「2015年ルーキー回顧36 茂木 栄五郎(早稲田大)三塁」
状況説明
茂木 栄五郎(楽天3位)三塁 (早稲田大出身)
蔵の入団前評価:☆☆☆
持っている打撃の資質は、先輩のメジャーリーガー・
青木 宣親 に引けをとらないと評価していました。ただし三塁手としてはパワー不足なのもあり、使いがってが難しくドラフト的には3位ぐらいになるのではないかと言っていました。誰もがその能力を認めていたものの、楽天の3位まで残る形となりました。
ここで梨田監督が、楽天の最も薄いショートのポジションで茂木を抜擢。桐蔭学園時代にはショートをやっていましたが、早稲田大時代はサード。やれてもセカンドまでかと思っていただけに、これは驚きでした。これは、先入観のない梨田監督のファインプレーと楽天のチーム事情が見事フィットした形です。
そんな茂木の1年目は、一軍で
117試合(424打数) 7本 40打点 11盗塁(4失敗) 打率.278厘 という成績で、1年目からショートのレギュラーを奪う形に。毎年ルーキー野手がレギュラーになれるのは、ドラフト全体でも2名前後だということを考えると、3位指名選手がレギュラーをゲットできたことは非常に興味深いものがあります。
もう少し成績を詳しく見てみると、424打数で三振は94個。三振比率は、22.4%でありそれほど際立つ数字ではありません。さすがに25%越えると、かなり長打力など付加価値がないと厳しいのですが、まぁボールを当てる能力は許容範囲であることがわかります。
四死球は34個であり、四死球率は 8.0%であり、ボールを見極める「眼」も平均的であることがわかります。この辺も、10%を越えてくるとかなり優れているのですが、そういった部分では特別なものは感じません。この辺はアマ時代に、どうしても高めの球に対しバットが止まらないことを指摘しましたが、打ち気にはやるとバットが止まらない傾向があるということ。来年研究された時に、そういったところから打撃を崩さないことが心配されます。
盗塁は11個であり、盗塁成功率は.733厘。7割以上成功しないと、盗塁のリスクをおかす価値がないと言われているので、その点では合格ライン。遊撃手としては、117試合に出場。遊撃手としての一つの目安は、守備率が.970厘以上かということ。茂木の場合失策は19個で、守備率.964厘と基準はやや下回る内容。それでも大学時代やっていなかったポジションであることを考えると、よくやったと言えるのではないのでしょうか。
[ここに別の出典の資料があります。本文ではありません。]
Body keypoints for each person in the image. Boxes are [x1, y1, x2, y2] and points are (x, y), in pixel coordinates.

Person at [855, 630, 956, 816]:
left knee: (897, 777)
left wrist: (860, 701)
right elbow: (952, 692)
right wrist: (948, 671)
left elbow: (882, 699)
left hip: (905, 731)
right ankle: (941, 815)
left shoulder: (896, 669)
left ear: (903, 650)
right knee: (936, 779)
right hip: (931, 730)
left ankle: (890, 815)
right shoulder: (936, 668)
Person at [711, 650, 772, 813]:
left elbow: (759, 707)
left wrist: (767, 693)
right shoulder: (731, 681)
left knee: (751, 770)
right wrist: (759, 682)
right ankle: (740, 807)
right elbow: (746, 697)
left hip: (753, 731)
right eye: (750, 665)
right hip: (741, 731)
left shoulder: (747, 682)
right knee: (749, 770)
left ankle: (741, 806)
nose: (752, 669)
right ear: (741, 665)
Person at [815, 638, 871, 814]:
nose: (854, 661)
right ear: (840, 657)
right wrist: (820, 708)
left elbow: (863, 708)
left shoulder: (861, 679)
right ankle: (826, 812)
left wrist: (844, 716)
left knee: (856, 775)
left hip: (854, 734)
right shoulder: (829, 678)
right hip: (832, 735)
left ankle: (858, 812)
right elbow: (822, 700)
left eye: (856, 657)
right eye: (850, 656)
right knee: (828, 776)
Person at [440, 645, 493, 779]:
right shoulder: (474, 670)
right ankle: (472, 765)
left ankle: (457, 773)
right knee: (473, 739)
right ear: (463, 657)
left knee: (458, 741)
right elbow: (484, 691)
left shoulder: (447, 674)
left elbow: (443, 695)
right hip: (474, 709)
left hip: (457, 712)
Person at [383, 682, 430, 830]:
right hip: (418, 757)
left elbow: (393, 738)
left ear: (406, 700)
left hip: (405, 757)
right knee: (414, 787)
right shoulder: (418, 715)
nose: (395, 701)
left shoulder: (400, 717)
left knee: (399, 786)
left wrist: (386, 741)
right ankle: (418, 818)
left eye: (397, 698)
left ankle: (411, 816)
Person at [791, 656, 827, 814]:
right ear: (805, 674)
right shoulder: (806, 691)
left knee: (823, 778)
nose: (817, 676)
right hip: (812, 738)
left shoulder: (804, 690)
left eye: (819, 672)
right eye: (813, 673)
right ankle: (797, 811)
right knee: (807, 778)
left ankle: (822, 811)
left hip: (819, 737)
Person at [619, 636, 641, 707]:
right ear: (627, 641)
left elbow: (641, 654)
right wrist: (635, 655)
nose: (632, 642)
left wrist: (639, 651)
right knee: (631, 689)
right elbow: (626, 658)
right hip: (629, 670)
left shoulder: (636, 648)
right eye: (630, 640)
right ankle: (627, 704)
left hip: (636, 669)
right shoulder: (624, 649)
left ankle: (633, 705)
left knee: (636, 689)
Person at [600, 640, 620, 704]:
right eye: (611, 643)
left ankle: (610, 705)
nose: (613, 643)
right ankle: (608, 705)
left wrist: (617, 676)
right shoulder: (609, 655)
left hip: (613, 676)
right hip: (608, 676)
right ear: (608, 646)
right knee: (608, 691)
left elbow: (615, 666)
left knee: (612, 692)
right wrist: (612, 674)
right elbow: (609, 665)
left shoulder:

しかし来年もあまり変わらないようだと、うまいショートを獲得してきて他のポジションへということになりそうです。
こうやって見てみると、ルーキーとしては各数字プロの許容範囲内で収まっていて、充分過ぎる出来たったと評価できます。その一方で、来年以降この数字を伸ばして行けるのか、彼の真価が問われるところではないのでしょうか。ルーキーゆえに、今後の上積みも期待できるから大目に観られていた部分もあり、この成績が続くようだと少し物足りなさを感じるところもあるかと思います。
3割以上残せる資質は充分ある選手ですが、今年の数字を観る限りは、来年大きく成績を伸ばせるかは微妙な印象は受けています。
3割・10本以上 ぐらいを目標にして欲しいところですが、2年目のジンクスにハマる危険性は充分あります。しかしこと1年目の成績を観る限りは、野手としては充分過ぎるルーキーイヤーだったのではないのでしょうか。